Don’t you understand why I can’t marry
Mary Clibborn?”
“What you call love, James,”
said Colonel Parsons, “is what I call lust.”
“I well believe it,” replied James, bitterly.
“Love is something higher and purer.”
“I know nothing purer than the
body, nothing higher than the divine instincts of
nature.”
“But that sort of love doesn’t
last, my dear,” said Mrs. Parsons, gently.
“In a very little while it is exhausted, and
then you look for something different in your wife.
You look for friendship and companionship, confidence,
consolation in your sorrows, sympathy with your success.

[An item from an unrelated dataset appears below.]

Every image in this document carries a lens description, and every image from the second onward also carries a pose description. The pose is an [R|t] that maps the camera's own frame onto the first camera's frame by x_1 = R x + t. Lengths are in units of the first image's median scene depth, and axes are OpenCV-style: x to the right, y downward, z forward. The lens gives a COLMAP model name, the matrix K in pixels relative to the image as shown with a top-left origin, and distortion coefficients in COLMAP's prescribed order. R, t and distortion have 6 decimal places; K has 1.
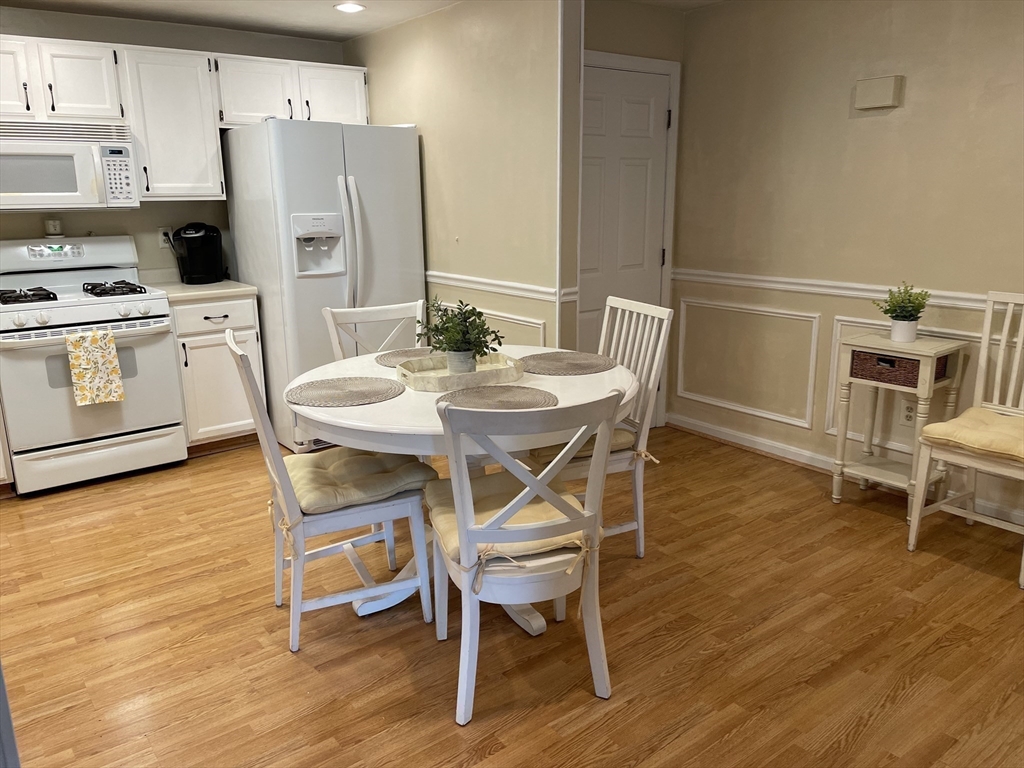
lens RADIAL K [[770.5, 0, 510.7], [0, 770.5, 382.2], [0, 0, 1]] dist [0.068256, -0.089154]
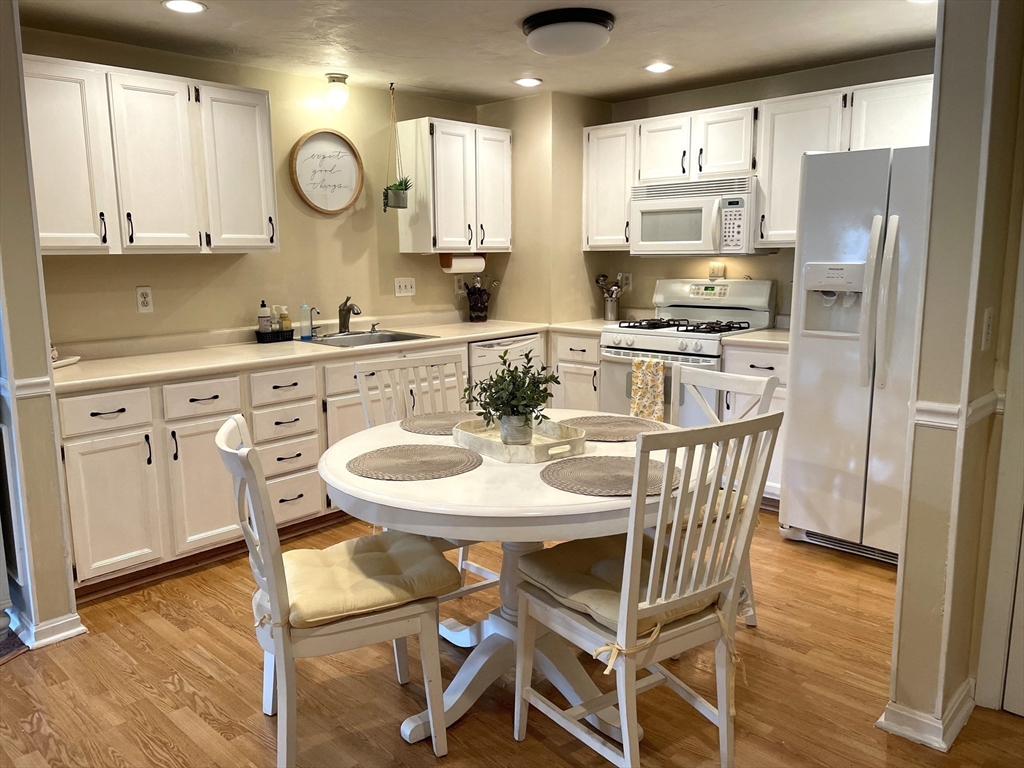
lens RADIAL K [[770.5, 0, 510.2], [0, 770.5, 382.6], [0, 0, 1]] dist [0.068256, -0.089154]
pose [[0.147678, 0.178770, -0.972745, 0.596072], [-0.226637, 0.963475, 0.142659, -0.154200], [0.962719, 0.199392, 0.182799, 0.616823]]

Beside all that, the sexual love sinks into nothing.”
“It may be. The passion
arises for the purposes of nature, and dies away when
those purposes are fulfilled. It seems to me that
the recollection of it must be the surest and tenderest
tie between husband and wife; and there remains for
them, then, the fruit of their love, the children whom
it is their blessed duty to rear till they are of fit
age to go into the world and continue the endless
cycle.”
There was a pause, while Major Forsyth
racked his brain for some apposite remark; but the
conversation had run out of his depth.
Colonel Parsons at last got up and
put his hands on Jamie’s shoulders.
“And can’t you bring yourself
to marry that poor girl, when you think of the terrible
unhappiness she suffers?”
James shook his head.
“You were willing to sacrifice
your life for a mere stranger, and cannot you sacrifice
yourself for Mary, who has loved you long and tenderly,
and unselfishly?”
“I would willingly risk my life
if she were in danger. But you ask more.”

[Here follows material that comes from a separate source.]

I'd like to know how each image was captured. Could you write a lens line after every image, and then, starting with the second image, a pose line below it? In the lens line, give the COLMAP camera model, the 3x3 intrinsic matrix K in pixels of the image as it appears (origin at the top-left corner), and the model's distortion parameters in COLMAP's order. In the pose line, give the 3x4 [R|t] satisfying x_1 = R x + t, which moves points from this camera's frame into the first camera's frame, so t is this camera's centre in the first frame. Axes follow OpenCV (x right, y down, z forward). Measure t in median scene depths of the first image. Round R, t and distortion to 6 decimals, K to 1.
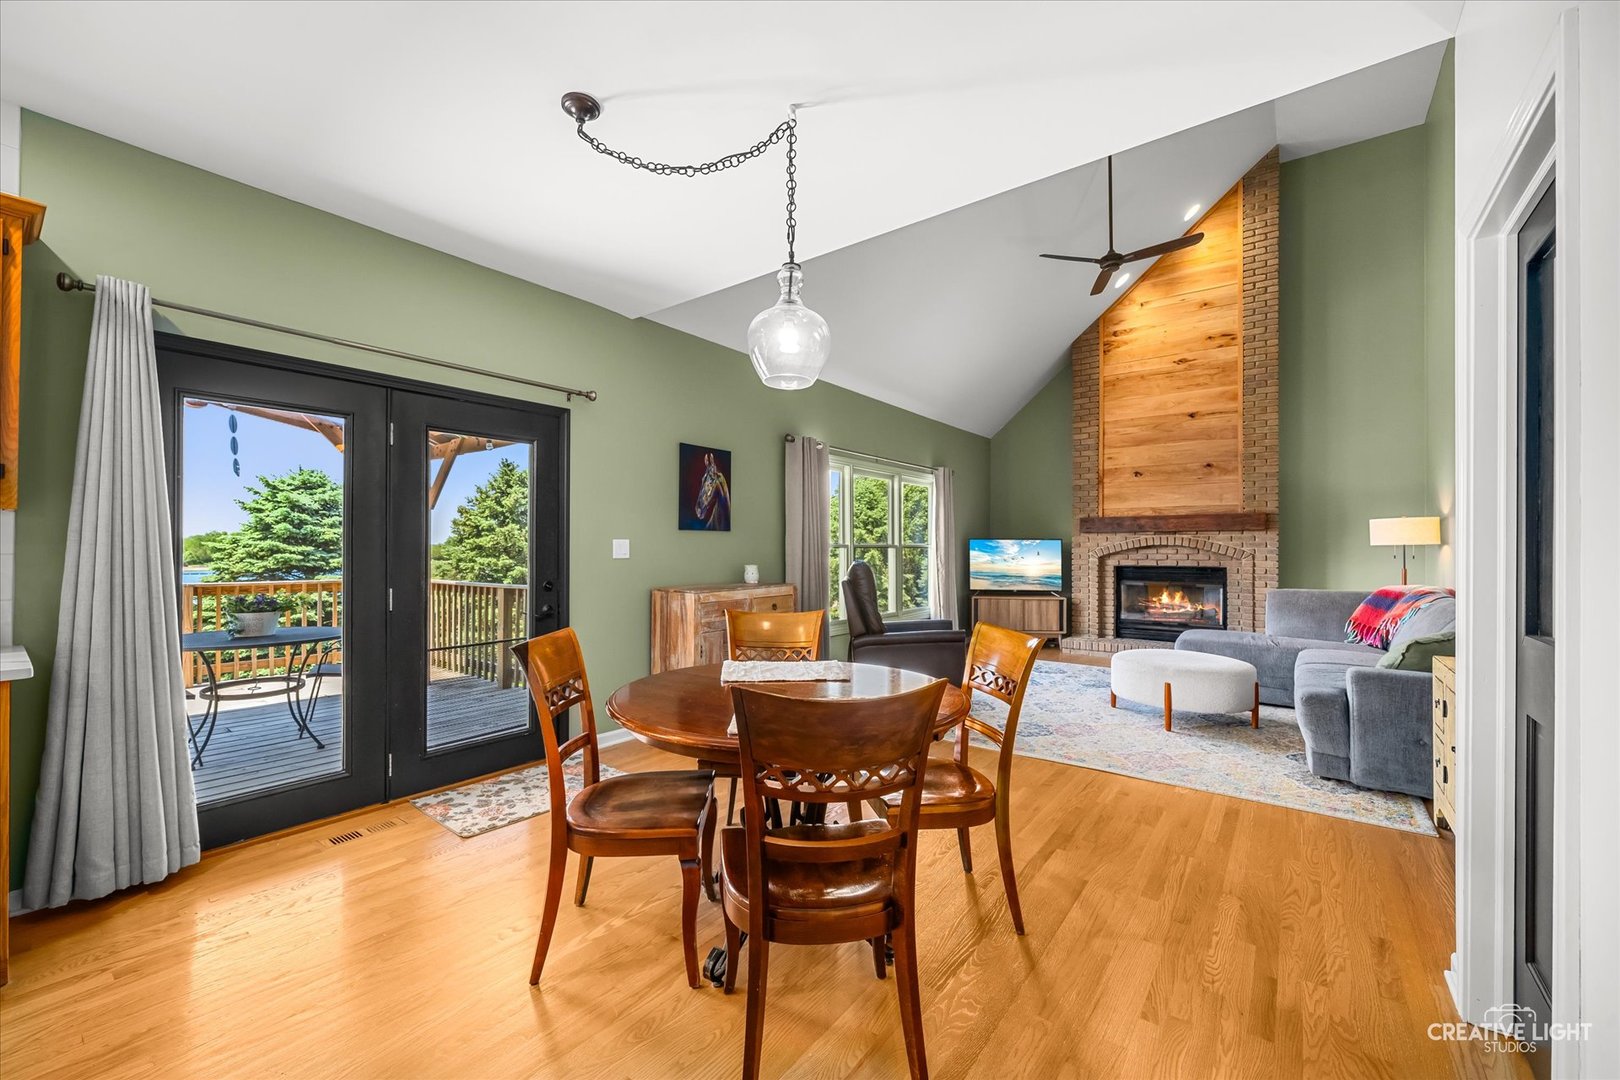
lens RADIAL K [[653.4, 0, 787.5], [0, 653.4, 547.1], [0, 0, 1]] dist [-0.001511, 0.000001]
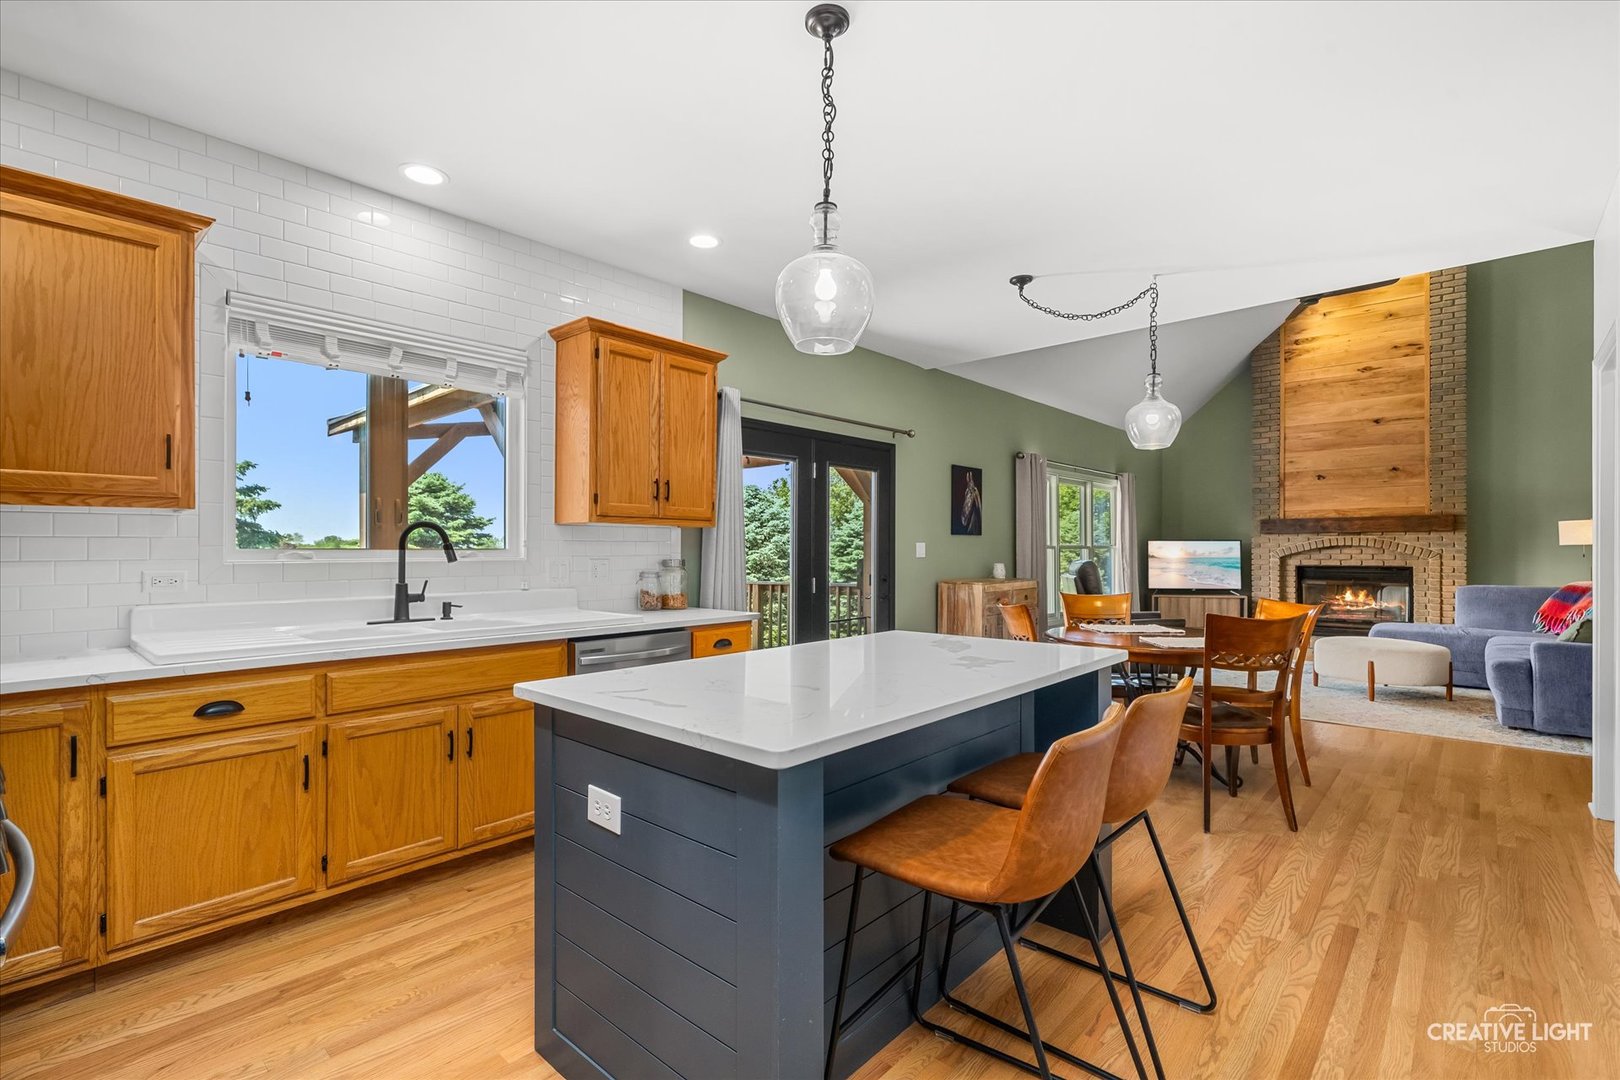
lens RADIAL K [[736.2, 0, 802.7], [0, 736.2, 549.2], [0, 0, 1]] dist [0.001257, 0.000387]
pose [[0.996673, -0.002682, -0.081461, -0.210555], [0.002765, 0.999996, 0.000911, -0.000444], [0.081458, -0.001133, 0.996676, -0.262294]]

Colonel Parsons was silent for a little,
looking into his son’s eyes. Then he spoke
with trembling voice.
“I think you love me, James.
I’ve always tried to be a good father to you;
and God knows I’ve done all I could to make you
happy. If I did wrong in letting you become engaged,
I beg your pardon. No; let me go on.”
This he said in answer to Jamie’s movement of
affectionate protest. “I don’t say
it to reproach you, but your mother and I have denied
ourselves in all we could so that you should be happy
and comfortable. It’s been a pleasure to
us, for we love you with all our hearts. You
know what happened to me when I left the army.

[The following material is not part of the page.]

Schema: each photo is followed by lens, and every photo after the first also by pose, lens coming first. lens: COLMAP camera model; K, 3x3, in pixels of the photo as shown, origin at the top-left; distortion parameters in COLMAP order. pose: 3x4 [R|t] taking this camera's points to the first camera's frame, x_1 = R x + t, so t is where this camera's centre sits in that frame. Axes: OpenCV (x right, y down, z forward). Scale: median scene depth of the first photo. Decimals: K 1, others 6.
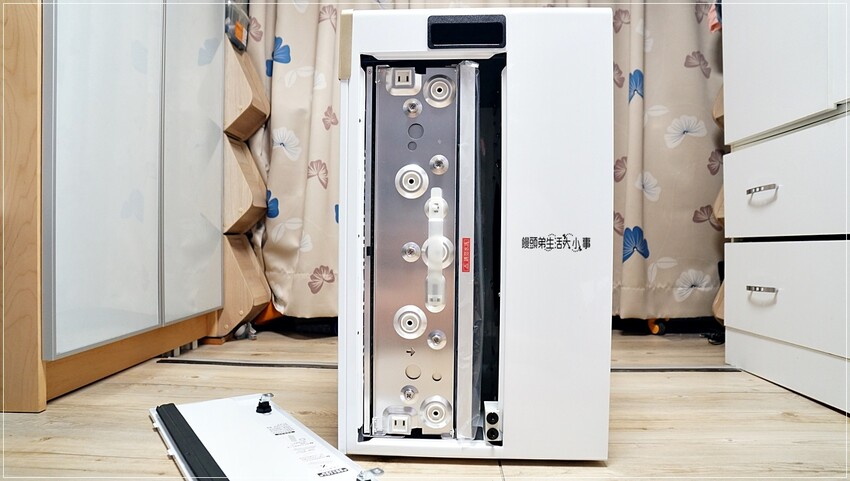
lens RADIAL K [[624.5, 0, 425.0], [0, 624.5, 240.5], [0, 0, 1]] dist [-0.145133, 0.124014]
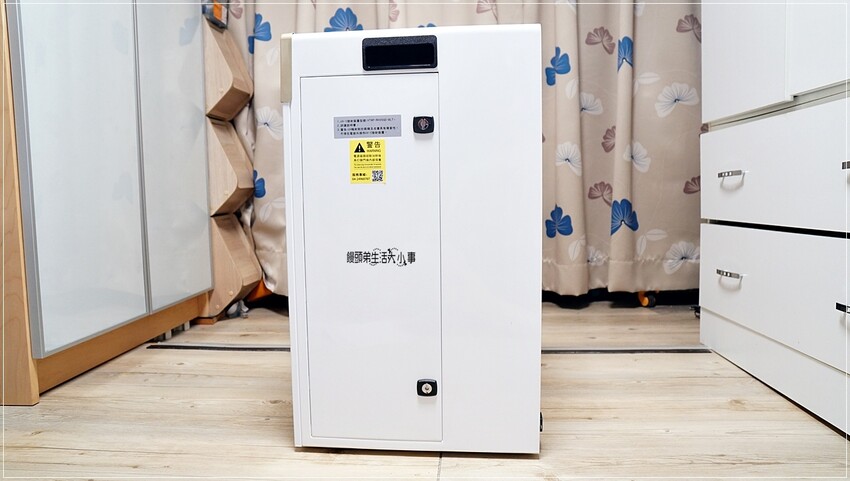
lens RADIAL K [[655.5, 0, 425.0], [0, 655.5, 240.5], [0, 0, 1]] dist [-0.134426, 0.127776]
pose [[0.998979, -0.017688, -0.041581, 0.070734], [0.021156, 0.996199, 0.084504, -0.054406], [0.039929, -0.085297, 0.995555, -0.054433]]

I told you years ago of the awful disgrace I suffered.
I could never have lived except for my trust in God
and my trust in you. I looked to you to regain
the honour which I had lost. Ah! you don’t
know how anxiously I watched you, and the joy with
which I said to myself, ’There is a good and
honourable man.’ And now you want to stain
that honour. Oh, James, James! I’m
old, and I can’t live long. If you love
me, if you think you have cause for gratitude to me,
do this one little thing I ask you! For my sake,
my dear, keep your word to Mary Clibborn.”
“You’re asking me to do something immoral,
father.”
Then Colonel Parsons helplessly dropped
his hands from Jamie’s shoulders, and turned
to the others, his eyes full of tears.
“I don’t understand what he means!”
he groaned.
He sank on a chair and hid his face.